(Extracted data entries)
---
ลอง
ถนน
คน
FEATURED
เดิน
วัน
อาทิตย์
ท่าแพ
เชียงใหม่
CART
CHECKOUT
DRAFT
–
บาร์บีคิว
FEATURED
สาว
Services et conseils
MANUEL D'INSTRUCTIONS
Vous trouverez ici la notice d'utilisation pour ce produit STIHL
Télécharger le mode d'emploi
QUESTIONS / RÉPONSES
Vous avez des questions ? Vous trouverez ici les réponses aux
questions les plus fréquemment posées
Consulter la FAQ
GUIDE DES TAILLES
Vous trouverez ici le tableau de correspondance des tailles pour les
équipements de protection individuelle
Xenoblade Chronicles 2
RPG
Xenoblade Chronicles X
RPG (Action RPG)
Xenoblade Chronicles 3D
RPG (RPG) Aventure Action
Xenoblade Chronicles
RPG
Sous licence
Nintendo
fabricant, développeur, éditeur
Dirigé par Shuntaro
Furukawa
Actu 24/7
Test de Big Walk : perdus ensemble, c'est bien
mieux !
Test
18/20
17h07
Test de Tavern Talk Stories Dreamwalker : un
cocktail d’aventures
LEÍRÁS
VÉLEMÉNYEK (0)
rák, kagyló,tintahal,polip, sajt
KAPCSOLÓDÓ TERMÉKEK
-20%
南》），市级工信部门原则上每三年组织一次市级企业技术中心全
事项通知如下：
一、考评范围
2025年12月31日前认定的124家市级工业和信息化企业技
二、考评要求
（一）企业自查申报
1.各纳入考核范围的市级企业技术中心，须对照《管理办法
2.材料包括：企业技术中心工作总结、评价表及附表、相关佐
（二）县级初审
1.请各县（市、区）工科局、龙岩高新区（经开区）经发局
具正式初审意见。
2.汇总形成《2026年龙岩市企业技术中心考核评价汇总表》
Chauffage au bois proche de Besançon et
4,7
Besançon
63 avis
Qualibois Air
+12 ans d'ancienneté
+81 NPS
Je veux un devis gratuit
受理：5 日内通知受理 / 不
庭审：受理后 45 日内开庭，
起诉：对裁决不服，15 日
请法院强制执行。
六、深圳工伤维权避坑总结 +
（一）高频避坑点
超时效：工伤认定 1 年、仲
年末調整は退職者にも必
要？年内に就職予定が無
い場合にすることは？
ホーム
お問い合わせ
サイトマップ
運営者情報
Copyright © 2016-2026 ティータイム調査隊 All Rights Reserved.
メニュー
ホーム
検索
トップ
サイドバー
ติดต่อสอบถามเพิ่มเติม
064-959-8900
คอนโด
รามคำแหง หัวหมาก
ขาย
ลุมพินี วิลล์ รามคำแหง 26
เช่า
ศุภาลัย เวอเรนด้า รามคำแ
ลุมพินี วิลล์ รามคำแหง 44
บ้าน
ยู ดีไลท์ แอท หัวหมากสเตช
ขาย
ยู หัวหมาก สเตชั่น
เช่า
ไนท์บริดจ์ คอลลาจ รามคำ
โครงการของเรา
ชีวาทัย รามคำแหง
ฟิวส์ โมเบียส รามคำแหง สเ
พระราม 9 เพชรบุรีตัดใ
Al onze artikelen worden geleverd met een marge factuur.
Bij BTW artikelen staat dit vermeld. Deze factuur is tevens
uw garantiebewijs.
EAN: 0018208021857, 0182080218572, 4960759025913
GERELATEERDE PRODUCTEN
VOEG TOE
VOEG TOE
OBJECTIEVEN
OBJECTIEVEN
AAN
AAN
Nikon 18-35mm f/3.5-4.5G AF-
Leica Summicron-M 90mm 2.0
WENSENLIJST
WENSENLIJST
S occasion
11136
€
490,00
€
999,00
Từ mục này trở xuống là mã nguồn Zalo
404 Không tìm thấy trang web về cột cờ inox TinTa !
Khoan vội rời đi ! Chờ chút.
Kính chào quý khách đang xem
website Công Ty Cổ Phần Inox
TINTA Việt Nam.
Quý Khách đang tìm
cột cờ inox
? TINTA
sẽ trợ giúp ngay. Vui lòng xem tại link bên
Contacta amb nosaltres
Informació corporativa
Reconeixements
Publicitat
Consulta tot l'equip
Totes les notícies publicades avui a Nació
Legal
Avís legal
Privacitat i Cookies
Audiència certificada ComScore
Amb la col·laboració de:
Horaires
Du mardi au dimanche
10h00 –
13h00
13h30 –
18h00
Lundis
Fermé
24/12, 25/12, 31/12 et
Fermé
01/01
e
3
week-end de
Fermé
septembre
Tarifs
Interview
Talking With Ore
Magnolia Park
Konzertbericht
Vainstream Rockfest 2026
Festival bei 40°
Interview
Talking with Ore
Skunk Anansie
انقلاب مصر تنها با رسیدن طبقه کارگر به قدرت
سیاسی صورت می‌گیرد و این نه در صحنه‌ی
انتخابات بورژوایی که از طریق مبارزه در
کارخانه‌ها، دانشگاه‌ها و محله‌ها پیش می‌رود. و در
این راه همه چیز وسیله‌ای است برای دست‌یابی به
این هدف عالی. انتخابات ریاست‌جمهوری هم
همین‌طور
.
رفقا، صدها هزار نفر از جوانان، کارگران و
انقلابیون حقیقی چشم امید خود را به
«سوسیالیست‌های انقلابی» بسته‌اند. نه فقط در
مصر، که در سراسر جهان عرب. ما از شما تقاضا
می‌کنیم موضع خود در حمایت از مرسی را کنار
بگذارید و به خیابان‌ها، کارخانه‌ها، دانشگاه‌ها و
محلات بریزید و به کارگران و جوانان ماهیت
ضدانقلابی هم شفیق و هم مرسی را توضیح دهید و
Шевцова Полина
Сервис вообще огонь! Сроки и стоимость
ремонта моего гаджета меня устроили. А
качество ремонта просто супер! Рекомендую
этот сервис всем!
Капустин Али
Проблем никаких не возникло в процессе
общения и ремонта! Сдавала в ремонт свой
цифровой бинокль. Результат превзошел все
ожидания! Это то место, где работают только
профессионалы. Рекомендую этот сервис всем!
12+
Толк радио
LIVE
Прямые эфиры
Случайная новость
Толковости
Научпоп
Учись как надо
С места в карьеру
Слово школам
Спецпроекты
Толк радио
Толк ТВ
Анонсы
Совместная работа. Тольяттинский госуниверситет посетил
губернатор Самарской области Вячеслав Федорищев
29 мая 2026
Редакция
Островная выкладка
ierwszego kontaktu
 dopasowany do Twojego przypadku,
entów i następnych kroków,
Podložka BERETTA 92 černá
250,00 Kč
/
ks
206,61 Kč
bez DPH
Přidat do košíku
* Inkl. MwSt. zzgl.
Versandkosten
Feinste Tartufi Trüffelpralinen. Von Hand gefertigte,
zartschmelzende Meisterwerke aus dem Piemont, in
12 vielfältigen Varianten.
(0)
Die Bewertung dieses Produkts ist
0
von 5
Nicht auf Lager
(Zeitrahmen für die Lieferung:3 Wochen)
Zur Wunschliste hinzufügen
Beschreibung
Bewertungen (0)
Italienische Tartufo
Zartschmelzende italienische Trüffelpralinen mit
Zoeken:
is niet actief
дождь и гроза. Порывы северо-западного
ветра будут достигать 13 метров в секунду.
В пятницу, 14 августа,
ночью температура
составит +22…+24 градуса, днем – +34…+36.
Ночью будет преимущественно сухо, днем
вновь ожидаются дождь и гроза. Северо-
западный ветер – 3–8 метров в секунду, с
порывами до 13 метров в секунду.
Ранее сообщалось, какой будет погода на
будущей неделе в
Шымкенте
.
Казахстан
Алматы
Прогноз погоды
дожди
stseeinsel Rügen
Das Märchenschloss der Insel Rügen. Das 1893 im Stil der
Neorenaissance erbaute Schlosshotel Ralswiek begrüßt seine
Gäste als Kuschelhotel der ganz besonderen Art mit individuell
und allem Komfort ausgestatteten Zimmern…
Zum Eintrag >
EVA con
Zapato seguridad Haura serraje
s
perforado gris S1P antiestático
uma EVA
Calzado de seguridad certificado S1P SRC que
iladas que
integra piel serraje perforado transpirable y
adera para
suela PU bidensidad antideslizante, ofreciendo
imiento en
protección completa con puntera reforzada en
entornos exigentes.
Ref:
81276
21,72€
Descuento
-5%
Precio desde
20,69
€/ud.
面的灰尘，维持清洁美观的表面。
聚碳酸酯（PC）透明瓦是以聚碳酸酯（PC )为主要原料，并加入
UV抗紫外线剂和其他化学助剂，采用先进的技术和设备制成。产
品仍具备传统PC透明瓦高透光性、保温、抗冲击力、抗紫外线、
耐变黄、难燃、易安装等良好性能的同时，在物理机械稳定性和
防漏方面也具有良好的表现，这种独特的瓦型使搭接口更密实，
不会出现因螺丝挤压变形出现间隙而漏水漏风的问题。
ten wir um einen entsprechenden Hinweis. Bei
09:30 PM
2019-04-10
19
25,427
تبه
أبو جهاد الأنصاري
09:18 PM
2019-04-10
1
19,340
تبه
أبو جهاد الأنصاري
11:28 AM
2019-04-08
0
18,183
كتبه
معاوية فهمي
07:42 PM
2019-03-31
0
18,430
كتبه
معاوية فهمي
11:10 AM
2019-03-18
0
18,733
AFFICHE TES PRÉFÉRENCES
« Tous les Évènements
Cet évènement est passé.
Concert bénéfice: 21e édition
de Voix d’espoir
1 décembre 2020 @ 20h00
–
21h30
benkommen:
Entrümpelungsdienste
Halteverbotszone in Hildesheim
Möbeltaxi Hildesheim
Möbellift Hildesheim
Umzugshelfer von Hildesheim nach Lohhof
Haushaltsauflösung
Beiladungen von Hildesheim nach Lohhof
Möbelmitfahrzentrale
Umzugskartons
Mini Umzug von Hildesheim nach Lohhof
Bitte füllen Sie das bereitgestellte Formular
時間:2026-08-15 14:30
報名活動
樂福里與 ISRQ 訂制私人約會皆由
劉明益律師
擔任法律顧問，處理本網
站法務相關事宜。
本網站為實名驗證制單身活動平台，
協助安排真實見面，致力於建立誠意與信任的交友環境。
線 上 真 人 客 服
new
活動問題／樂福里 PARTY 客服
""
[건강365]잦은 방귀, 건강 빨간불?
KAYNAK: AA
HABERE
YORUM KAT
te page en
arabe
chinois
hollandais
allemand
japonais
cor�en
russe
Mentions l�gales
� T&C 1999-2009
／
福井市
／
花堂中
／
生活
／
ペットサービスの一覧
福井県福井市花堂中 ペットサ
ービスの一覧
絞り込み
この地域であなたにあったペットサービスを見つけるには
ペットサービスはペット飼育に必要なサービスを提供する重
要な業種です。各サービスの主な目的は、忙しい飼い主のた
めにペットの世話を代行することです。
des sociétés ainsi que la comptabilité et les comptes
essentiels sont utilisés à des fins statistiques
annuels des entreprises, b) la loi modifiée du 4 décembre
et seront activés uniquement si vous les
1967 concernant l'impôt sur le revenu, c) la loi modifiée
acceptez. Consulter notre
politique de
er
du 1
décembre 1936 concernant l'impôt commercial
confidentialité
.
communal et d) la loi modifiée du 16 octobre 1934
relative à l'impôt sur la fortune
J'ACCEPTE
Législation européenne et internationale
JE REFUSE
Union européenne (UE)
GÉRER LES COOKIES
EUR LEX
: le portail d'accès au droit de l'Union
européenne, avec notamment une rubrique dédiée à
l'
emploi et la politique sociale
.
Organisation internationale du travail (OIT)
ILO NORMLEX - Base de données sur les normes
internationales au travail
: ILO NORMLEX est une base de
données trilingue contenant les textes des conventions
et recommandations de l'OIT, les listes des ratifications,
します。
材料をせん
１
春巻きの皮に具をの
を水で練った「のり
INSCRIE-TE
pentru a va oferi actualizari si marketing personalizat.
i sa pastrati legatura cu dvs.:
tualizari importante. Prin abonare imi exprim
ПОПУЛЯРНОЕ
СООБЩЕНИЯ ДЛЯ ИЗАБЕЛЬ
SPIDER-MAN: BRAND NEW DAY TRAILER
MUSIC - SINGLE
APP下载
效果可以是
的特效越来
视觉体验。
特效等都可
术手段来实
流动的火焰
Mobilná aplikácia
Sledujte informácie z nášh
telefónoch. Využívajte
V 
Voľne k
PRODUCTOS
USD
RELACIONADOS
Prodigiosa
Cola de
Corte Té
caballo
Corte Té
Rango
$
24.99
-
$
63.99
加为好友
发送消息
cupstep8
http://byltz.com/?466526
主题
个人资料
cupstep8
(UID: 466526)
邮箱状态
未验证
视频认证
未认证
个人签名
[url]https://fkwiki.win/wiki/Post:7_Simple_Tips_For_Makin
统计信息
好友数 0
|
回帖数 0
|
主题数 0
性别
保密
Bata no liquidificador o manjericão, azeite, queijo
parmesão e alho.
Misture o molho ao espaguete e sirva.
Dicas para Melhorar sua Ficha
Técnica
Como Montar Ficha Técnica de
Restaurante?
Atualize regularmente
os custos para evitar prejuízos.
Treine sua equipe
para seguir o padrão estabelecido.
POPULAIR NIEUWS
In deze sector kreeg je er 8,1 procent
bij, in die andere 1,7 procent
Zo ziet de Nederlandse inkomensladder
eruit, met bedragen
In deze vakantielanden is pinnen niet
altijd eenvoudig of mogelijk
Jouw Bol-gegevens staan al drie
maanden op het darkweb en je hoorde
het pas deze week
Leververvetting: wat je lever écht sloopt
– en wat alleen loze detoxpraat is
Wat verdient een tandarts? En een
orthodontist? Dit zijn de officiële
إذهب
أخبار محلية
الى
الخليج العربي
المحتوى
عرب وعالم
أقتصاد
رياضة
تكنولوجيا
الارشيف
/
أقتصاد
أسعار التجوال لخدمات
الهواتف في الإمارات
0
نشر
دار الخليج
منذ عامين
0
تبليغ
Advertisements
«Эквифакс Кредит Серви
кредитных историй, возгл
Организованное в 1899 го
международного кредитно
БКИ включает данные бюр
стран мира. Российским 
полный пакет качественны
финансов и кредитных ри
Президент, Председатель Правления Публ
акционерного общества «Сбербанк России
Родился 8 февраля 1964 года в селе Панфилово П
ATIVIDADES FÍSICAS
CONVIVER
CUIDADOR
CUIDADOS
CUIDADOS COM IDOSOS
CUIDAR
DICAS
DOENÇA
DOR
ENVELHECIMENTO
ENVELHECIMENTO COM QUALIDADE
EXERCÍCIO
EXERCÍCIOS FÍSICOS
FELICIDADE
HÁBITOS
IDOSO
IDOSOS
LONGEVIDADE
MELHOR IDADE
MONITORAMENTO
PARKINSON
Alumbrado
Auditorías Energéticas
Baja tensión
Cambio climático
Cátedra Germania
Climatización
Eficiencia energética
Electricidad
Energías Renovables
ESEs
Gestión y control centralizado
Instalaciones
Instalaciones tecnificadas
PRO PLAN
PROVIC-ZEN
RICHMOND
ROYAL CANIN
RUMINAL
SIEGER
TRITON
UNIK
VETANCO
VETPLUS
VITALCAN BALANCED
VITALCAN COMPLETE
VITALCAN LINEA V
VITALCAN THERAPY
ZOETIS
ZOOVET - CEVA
---
Your instructions:
Find and count the lines of the data that include the string "politique", and report that figure by itself.

Response to this task:
2